The leaked report was prepared by Policy Arc Ltd for a public consultation on the issue, after Sinn Fein objected to the present policy of flying the Union flag every day.

It examined whether the council's aim of promoting good relations would be better served by adopting a new flags policy.

Instead of flying the Union flag every day, four options were considered

  • Flying on designated days such as the Queen's birthday
  • Flying on designated days plus extra days where appropriate
  • No flag or a new neutral flag
  • Two flags with the Irish Tricolour flying alongside the Union flag

While Sinn Fein wants a neutral working environment or two flags, the DUP favours no change.

The first option, flying the Union flag on certain days, is favoured by the Alliance Party which holds the balance of power on the council.

The council meets on Friday evening and is expected to back the plans by the council's Strategic Policy and Resources Committee to begin a public consultation on 6 June.

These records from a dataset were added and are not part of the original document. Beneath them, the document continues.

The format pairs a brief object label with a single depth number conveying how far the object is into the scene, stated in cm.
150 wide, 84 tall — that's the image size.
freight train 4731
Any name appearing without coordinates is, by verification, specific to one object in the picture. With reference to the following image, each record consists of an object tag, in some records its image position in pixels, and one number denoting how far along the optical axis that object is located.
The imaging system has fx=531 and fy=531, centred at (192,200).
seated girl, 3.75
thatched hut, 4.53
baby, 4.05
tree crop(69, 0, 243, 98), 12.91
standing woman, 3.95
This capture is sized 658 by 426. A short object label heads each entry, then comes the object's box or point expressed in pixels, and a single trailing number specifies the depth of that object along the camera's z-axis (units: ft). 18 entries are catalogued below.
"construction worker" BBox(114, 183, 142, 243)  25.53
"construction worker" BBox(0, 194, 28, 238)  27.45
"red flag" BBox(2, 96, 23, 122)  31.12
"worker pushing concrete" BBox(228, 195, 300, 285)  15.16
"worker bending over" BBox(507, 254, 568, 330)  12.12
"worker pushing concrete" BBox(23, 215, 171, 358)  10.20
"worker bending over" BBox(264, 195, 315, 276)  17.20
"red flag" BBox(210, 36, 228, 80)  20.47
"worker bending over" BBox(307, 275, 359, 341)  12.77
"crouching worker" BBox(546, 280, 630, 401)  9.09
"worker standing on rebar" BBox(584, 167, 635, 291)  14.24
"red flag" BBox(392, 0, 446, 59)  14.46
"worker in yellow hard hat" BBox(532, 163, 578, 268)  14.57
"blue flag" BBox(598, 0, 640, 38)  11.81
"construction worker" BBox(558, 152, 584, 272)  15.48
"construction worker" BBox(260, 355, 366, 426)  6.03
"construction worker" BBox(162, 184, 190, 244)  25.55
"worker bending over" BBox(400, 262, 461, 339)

Fresh legal advice indicates that the present policy of flying the Union flag every day over city hall is lawful and that there is low risk of a successful challenge under discrimination law.

Risk

But this does not apply to the practice of flying the Union flag over the Ulster Hall and Duncrue Complex on designated days.

According to the draft report, the council has been advised that there is a higher risk of a successful claim on this issue.

According to the report, the Equality Commission views it as acceptable for a local council to fly the Union flag at its headquarters but this would not necessarily apply to all council buildings.

The draft report also contains the results of a survey, carried out last September of around 400 visitors to city hall.

Most of the visitors - more than 85% - were from Northern Ireland and most classified themselves as from a Protestant background (62%) - compared to 24% who said they were Catholic and 14% other.

  • 54% said they felt pleased or proud or comfortable to see the Union flag flying every day
  • 39% had no particular feelings
  • 8% said they felt uncomfortable or offended
  • 72% of Protestants felt pleased to see the flag flying every day compared to 12% of Catholic visitors

Around 12% of Catholics said the flag made them feel offended/unwelcome and 20% said it made them feel uncomfortable.

Most Catholics - 56% - had no feelings on the issue of the flag.